Con el déficit fiscal "clavado" en 5 o 6 puntos del PBI, el BCRA hace lo que puede, no lo que quiere. Pretende emitir sólo $ 150.000 millones por año para financiar al Tesoro y termina emitiendo el doble o más (porque además le compra un montón de dólares al Tesoro contra pesos). A la política monetaria no le queda otra que hacer camino al andar. Se auto corrige sobre la marcha absorbiendo los pesos que emite con Lebac. Teniendo en cuenta que a fin de año el stock de Lebac superará con creces el billón de pesos y que cada mes vencen montos temerarios, queda claro que ha tenido que corregir bastante. Y aun así emite moneda a un ritmo superior al que quisiera. En este contexto, auto - imponerse metas de inflación y cumplirlas requiere absorber un montón de moneda, lo que le pone un piso alto a la tasa de interés. Hoy se da la paradoja de que hay mucha plata en la calle para cumplir la meta de inflación del BCRA pero poca para cumplir la meta de reactivación del Gobierno. A esta altura, más importante que medir con el "telebeam" el cumplimiento del 17% de inflación de este año es testear la meta del 2018 y el nivel de actividad que podría perderse en el camino. Todo este entuerto se origina en la dificultad de financiar un déficit fiscal tan grande.

4| Según el Ministerio de Hacienda, hay un bosque de brotes verdes ¿Cual es su visión?

Desde el minuto cero, sostuvimos que este año iba a ser muy difícil (casi imposible) que la economía se reactive más de 3% y simultáneamente la inflación baje a 12 / 17%. La realidad iba a determinar la necesidad de sacrificar un objetivo en pos de alcanzar el otro. A esta altura del año, "pegarle en el palo" a la meta de inflación será sacrificando actividad. Y viceversa, "pegarle en el palo" a la suba del PBI será sacrificando la meta de inflación. Sigue siendo posible una combinación de reactivación modesta con inflación molesta, ninguna de las dos cumpliendo la meta original. Con el paso de los meses, se hará más visible que la mayoría de las actividades dejará de caer, quedará más en evidencia el rebote de algunos sectores y otros empezarán a "sacar la cabeza del pozo". Pero aun cuando en los próximos trimestres se confirmara una recuperación de la actividad, habrá sectores a los que la onda expansiva todavía no llegará. En Argentina, las reactivaciones que llegan a todos los sectores son con el PBI subiendo interanualmente más de 4%. Dentro de esta tónica, pensar en la actividad de 2018 "es largo plazo".

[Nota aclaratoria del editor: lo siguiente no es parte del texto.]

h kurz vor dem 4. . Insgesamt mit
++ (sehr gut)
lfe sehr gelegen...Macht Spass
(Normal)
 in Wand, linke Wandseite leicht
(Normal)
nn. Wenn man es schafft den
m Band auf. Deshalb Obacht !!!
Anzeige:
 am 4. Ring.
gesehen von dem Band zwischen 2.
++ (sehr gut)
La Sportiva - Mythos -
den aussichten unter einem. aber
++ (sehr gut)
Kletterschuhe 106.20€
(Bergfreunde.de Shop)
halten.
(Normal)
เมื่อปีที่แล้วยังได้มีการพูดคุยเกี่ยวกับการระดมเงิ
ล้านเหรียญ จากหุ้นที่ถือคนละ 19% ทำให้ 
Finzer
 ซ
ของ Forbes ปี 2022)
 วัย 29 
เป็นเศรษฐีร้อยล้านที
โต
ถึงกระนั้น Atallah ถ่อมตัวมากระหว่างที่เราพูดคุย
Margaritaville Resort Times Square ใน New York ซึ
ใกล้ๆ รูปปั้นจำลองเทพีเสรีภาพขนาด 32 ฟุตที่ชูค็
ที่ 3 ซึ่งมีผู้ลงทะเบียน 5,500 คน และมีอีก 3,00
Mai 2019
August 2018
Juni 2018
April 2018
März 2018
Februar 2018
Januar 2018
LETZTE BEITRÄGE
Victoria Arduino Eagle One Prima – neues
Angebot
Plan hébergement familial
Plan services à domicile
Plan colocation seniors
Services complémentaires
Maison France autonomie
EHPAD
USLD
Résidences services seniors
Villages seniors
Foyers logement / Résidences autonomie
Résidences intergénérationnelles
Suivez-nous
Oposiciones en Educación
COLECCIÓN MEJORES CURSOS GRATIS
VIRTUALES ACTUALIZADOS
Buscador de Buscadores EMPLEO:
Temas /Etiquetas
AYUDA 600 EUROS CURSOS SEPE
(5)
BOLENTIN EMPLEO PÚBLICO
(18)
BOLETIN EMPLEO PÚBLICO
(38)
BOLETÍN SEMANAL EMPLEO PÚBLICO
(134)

5| ¿Hay margen para no hacer ningún ajuste fiscal después de las elecciones?

El presidente Macri puso hace poco en el centro de la escena la cuestión del tamaño del déficit fiscal y la complejidad de financiarlo permanentemente con deuda. Es que 2016/17 fue de tránsito: el déficit total (primario más intereses) quedará en el mejor de los casos en torno a 6% del PBI -el peor déficit del Gobierno anterior fue 5,3% en 2015-. Pensando en 2018/19, está el desafío de bajar "en serio" el déficit primario para compensar la inevitable suba de los intereses. Hacia delante, el BCRA querrá financiar menos y los prestamistas querrán ver avances fiscales más concretos. Como mínimo, habrá que cumplir la meta oficial de bajar el rojo primario de 4,2% a 3,2% que de por sí no será nada fácil. Para ello (ya sin el comodín del blanqueo), habrá que encontrarle la vuelta a la mochila del mayor gasto previsional (el "uno - dos" de la fórmula de la Movilidad más la Reparación Histórica), acelerar el ahorro de subsidios, seleccionar la obra pública, desacelerar la cesión de recursos a las provincias y demorar eventuales rebajas de impuestos (o impulsar una reforma tributaria ¿que no baje la presión tributaria?).